En un bol chasca las patatas y cúbrelas con agua para que suelten parte de su almidón. Reserva.
Pon a calentar una cazuela con cuatro cucharadas de aceite de oliva y fríe los ajos laminados. Cuando comiencen a estar dorados añade la cucharada de pimiento choricero y el tomate triturado sin semillas. Mezcla rápidamente para integrar y cuando los ingredientes comiencen a calentarse agrega el azafrán dando un par de vueltas para que con el calor se hidraten sus filamentos.

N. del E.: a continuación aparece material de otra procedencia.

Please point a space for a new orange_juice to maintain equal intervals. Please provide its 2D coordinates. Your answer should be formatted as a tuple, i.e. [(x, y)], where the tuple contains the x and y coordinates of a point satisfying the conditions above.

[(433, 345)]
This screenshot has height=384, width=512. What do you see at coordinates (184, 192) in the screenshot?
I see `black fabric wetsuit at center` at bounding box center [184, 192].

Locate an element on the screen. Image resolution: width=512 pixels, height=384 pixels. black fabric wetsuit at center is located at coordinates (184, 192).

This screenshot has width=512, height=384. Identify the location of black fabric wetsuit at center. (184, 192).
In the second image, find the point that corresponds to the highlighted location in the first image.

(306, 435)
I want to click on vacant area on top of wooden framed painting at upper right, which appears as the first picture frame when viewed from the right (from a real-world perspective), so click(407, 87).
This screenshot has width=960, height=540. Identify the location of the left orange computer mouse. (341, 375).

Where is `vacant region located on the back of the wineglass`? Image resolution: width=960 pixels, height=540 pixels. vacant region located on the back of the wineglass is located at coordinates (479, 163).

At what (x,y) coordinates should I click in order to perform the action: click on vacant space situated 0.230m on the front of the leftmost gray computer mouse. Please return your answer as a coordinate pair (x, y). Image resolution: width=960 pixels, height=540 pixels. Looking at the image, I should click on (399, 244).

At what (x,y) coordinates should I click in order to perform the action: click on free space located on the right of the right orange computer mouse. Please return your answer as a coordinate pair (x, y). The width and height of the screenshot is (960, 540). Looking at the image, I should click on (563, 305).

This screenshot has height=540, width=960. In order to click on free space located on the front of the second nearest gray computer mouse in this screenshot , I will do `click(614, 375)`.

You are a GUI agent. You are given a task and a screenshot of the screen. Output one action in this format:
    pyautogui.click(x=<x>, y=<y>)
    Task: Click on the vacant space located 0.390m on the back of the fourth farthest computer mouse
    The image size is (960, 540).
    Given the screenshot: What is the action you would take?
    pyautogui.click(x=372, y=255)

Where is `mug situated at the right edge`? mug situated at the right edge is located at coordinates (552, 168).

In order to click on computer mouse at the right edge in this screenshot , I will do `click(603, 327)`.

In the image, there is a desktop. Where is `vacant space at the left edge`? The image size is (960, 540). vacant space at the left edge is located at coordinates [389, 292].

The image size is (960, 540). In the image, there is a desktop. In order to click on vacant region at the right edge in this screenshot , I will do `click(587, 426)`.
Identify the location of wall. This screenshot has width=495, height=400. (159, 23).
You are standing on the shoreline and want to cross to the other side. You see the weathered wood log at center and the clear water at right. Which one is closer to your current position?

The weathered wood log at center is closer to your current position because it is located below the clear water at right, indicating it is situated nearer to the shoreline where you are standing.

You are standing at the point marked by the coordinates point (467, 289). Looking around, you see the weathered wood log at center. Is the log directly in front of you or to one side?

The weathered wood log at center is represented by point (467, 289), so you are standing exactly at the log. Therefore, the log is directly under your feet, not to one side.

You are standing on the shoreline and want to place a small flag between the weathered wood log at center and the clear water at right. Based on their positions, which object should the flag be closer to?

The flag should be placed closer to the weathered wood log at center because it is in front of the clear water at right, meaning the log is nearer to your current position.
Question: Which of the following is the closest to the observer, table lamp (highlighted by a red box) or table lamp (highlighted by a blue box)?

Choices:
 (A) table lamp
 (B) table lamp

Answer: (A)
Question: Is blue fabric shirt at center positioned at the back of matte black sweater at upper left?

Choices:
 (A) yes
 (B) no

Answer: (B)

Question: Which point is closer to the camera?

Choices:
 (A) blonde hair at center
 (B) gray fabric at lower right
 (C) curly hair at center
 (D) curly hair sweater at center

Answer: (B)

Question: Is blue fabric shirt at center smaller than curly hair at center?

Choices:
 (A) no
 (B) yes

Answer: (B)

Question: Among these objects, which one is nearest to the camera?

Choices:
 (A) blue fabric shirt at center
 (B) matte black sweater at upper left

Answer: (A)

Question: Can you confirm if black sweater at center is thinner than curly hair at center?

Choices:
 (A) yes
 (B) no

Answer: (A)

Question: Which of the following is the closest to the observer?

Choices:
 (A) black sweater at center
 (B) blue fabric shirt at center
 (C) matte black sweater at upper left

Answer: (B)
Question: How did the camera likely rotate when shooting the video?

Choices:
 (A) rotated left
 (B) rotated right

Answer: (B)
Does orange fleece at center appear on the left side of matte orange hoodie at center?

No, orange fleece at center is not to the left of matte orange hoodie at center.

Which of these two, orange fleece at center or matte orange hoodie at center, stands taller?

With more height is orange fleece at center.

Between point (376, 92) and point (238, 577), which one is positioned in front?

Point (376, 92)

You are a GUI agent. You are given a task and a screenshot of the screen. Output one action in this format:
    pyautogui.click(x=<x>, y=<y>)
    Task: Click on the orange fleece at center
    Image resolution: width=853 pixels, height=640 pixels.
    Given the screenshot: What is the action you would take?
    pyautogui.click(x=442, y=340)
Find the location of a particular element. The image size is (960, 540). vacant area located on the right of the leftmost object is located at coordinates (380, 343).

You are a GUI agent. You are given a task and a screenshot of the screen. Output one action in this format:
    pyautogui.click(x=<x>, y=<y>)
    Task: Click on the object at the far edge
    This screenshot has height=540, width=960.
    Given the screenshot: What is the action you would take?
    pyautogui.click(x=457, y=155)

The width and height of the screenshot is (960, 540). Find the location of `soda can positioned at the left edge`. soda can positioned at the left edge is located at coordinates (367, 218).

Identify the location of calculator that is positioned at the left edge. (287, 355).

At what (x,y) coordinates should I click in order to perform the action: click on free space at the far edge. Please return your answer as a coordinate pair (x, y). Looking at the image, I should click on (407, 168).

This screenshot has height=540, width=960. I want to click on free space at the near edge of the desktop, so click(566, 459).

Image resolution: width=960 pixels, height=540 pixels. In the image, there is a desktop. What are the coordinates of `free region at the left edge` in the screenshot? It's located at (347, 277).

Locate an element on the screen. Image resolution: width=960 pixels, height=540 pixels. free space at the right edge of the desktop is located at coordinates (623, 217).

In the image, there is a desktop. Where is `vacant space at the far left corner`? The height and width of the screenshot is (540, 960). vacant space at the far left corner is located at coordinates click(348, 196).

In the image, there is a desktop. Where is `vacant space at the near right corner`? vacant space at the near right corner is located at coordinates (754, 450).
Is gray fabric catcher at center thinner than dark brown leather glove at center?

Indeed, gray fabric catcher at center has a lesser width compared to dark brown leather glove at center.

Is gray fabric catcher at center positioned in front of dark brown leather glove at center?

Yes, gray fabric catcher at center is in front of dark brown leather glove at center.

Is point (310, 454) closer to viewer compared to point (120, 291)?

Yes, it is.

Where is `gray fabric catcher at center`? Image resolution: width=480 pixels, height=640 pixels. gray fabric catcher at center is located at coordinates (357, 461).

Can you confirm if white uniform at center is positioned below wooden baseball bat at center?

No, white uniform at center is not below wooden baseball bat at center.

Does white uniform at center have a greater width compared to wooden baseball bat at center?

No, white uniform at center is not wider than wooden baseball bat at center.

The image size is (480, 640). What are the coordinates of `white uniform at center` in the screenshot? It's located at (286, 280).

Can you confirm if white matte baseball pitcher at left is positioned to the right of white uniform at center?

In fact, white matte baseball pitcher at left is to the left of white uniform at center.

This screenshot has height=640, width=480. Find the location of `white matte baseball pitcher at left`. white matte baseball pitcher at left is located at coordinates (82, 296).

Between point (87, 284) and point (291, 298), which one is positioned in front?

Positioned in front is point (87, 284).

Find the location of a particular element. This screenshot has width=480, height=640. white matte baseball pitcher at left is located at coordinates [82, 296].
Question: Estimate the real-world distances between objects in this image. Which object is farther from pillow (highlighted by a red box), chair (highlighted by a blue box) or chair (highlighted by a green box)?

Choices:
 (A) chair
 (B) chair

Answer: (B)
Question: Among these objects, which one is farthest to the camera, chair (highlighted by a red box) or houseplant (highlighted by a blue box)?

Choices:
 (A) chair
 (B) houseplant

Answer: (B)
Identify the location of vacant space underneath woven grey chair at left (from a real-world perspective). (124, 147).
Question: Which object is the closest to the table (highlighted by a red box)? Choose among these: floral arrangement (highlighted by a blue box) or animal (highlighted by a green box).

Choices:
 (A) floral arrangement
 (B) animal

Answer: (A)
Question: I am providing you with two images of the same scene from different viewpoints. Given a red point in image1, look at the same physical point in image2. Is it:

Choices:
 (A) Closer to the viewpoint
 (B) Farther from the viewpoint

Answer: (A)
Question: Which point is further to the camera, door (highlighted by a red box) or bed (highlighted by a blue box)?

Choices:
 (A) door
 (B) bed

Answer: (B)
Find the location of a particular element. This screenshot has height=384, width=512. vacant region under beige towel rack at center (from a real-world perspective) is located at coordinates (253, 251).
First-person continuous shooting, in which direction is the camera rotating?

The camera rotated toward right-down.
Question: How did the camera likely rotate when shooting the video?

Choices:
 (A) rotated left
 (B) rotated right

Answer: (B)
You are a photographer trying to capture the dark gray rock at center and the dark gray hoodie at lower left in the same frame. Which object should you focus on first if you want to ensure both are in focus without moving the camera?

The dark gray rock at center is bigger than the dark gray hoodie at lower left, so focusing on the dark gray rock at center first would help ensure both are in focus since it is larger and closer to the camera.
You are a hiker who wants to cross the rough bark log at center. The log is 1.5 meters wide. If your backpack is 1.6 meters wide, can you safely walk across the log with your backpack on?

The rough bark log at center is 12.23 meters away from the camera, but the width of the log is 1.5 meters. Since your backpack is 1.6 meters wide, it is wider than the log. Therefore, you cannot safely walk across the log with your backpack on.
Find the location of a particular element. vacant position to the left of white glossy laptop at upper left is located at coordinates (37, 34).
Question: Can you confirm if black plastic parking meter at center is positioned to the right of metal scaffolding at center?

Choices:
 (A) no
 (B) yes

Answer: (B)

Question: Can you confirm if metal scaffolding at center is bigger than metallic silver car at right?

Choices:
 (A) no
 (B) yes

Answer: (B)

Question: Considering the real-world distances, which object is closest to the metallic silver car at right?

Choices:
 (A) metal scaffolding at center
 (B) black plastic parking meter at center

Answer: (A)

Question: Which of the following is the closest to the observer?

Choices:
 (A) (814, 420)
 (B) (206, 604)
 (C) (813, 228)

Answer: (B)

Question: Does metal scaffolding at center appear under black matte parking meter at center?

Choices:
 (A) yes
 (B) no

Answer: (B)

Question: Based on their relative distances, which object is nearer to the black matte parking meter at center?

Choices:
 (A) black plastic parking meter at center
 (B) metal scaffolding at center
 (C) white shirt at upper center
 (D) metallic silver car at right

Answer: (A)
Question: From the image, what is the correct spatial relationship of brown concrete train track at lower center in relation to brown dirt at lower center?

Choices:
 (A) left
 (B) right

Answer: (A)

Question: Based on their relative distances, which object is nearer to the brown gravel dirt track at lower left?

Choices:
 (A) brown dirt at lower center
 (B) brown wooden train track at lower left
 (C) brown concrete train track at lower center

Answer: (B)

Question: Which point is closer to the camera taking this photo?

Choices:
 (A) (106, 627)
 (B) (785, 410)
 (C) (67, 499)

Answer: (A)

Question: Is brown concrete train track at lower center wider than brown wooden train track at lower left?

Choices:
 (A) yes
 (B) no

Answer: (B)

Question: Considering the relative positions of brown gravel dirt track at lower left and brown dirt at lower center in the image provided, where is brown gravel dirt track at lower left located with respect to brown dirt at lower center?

Introduce en la cazuela el pimiento verde entero, las patatas (sin el agua) y cocina todo junto durante 2-3 minutos más.
Vierte el vaso de sidra que dará ese aroma y sabor que distingue a ésta receta de otras que he probado, y espera cinco minutos hasta que merme.
Añade ahora un vaso del agua donde han estado las patatas, el caldo de pescado y sazona al gusto. Sube la intensidad del fuego y cuando comience a hervir baja a fuego medio, cubre con una tapadera dejando una pequeña apertura y cocina durante 25 minutos, o hasta que la patata este tierna.
En los últimos minutos incorpora el pescado troceado en tacos pequeños.
Mientras se termina de hacer, cubre una sartén pequeña con una fina capa de aceite y fríe el segundo pimiento verde cortado en pequeños dados. Cuando lo tengas listo incorpora al marmitako, dale unas vueltas suaves para integrarlo y deja reposar.